Cloud-Based HPC for Accessibility and Cost Efficiency
Cloud-based HPC combines the power of supercomputers with the flexibility of the cloud. In a cloud HPC environment, researchers can employ powerful clusters without owning them. They can scale up or down as needed, and they only pay for the resources they use. This on-demand access makes it possible for smaller universities and startups to develop climate solutions without investing in expensive data centers. For example, Planette’s team uses a mix of Amazon and Google cloud resources to run their climate models and AI algorithms. This multi-cloud approach enables them to scale and optimize costs while having backup options. In practice, cloud HPC makes it easier for diverse teams around the world to collaborate on climate AI projects, because they can share data and compute through the cloud. Some of the key features of cloud-based HPC are as follows:
- On-Demand Access and Scalability: Cloud HPC allows users to access supercomputing power as needed and release it when it is no longer required. They can also increase or decrease computing resources on the fly.
- Pay-As-You-Go Cost Model: Instead of buying and maintaining expensive hardware, organizations pay for compute time. This model avoids large upfront investments in dedicated HPC machines. It can be much more cost-effective for starting or growing projects.
- Flexibility: Cloud platforms offer a variety of hardware (different CPUs, GPUs, etc.) and software environments. Climate researchers can choose the configuration that best fits their workload.
- Multi-Cloud Optimization: By using multiple cloud providers (as Planette does), users can improve performance and resilience. It also enables teams to compare costs between vendors and avoid dependency on a single provider.
Challenges and Considerations
Despite the benefits, combining HPC and AI for climate work brings some challenges:
- Energy and Sustainability: Both HPC and AI have high energy demand. Training large AI models may run thousands of GPUs for days or weeks which consume vast amounts of power. Modern supercomputers themselves can draw as much power as a small town. This significant energy consumption brings both financial costs and environmental impacts. Researchers must consider energy efficiency and possibly use renewable power or advanced cooling to mitigate this.

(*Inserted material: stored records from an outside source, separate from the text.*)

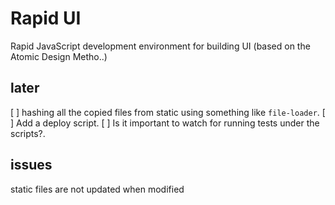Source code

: # Rapid UI

Rapid JavaScript development environment for building UI
(based on the Atomic Design Metho..)


## later
[ ] hashing all the copied files from static using something like `file-loader`.
[ ] Add a deploy script.
[ ] Is it important to watch for running tests under the scripts?.


## issues
static files are not updated when modified

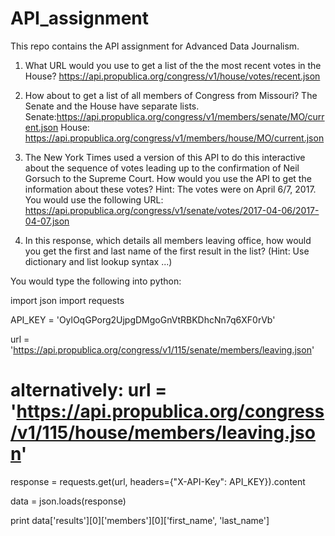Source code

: # API_assignment
This repo contains the API assignment for Advanced Data Journalism.


1. What URL would you use to get a list of the the most recent votes in the House?
https://api.propublica.org/congress/v1/house/votes/recent.json


2. How about to get a list of all members of Congress from Missouri?
The Senate and the House have separate lists. 
Senate:https://api.propublica.org/congress/v1/members/senate/MO/current.json
House: https://api.propublica.org/congress/v1/members/house/MO/current.json

3. The New York Times used a version of this API to do this interactive about the sequence of votes leading up to the confirmation of Neil Gorsuch to the Supreme Court. How would you use the API to get the information about these votes? Hint: The votes were on April 6/7, 2017.
You would use the following URL: https://api.propublica.org/congress/v1/senate/votes/2017-04-06/2017-04-07.json 


4. In this response, which details all members leaving office, how would you get the first and last name of the first result in the list? (Hint: Use dictionary and list lookup syntax ...)

You would type the following into python:

import json
import requests

API_KEY = 'OylOqGPorg2UjpgDMgoGnVtRBKDhcNn7q6XF0rVb'

url = 'https://api.propublica.org/congress/v1/115/senate/members/leaving.json'
# alternatively: url = 'https://api.propublica.org/congress/v1/115/house/members/leaving.json'

response = requests.get(url, headers={"X-API-Key": API_KEY}).content

data = json.loads(response)

print data['results'][0]['members'][0]['first_name', 'last_name']
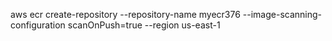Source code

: aws ecr create-repository --repository-name myecr376 --image-scanning-configuration scanOnPush=true --region us-east-1
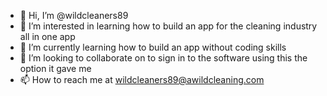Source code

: - 👋 Hi, I’m @wildcleaners89
- 👀 I’m interested in learning how to build an app for the cleaning industry all in one app
- 🌱 I’m currently learning how to build an app without coding skills
- 💞️ I’m looking to collaborate on to sign in to the software using this the option it gave me
- 📫 How to reach me at wildcleaners89@awildcleaning.com

<!---
wildcleaners89/wildcleaners89 is a ✨ special ✨ repository because its `README.md` (this file) appears on your GitHub profile.
You can click the Preview link to take a look at your changes.
--->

- Data Complexity: Climate data are not only large in volume but also complex in nature due to multiple variables, time series, and different formats. Managing, storing, and cleaning this data is difficult. HPC systems need robust data pipelines and quality control to handle these challenges.
- Skilled Workforce: Running HPC and AI systems requires specialized skills. Scientists need training in parallel programming, machine learning, and data science. A recent report argues that investment in HPC should include “training for people to use them”. In practice, there is often a shortage of experts who can employ AI and HPC for developing climate solutions, so workforce development is a key need.
Final Thoughts
High-performance computing and AI have become key technologies in developing modern day climate solutions. This combination helps climate solution providers to learn from massive datasets and generate actionable forecasts. Ongoing advances in HPC hardware, smarter AI algorithms, and greater accessibility are speeding up progress in climate action. By transforming vast amounts of climate data into actionable insights, HPC and AI are vital tools for scientists and decision-makers working to build climate solutions.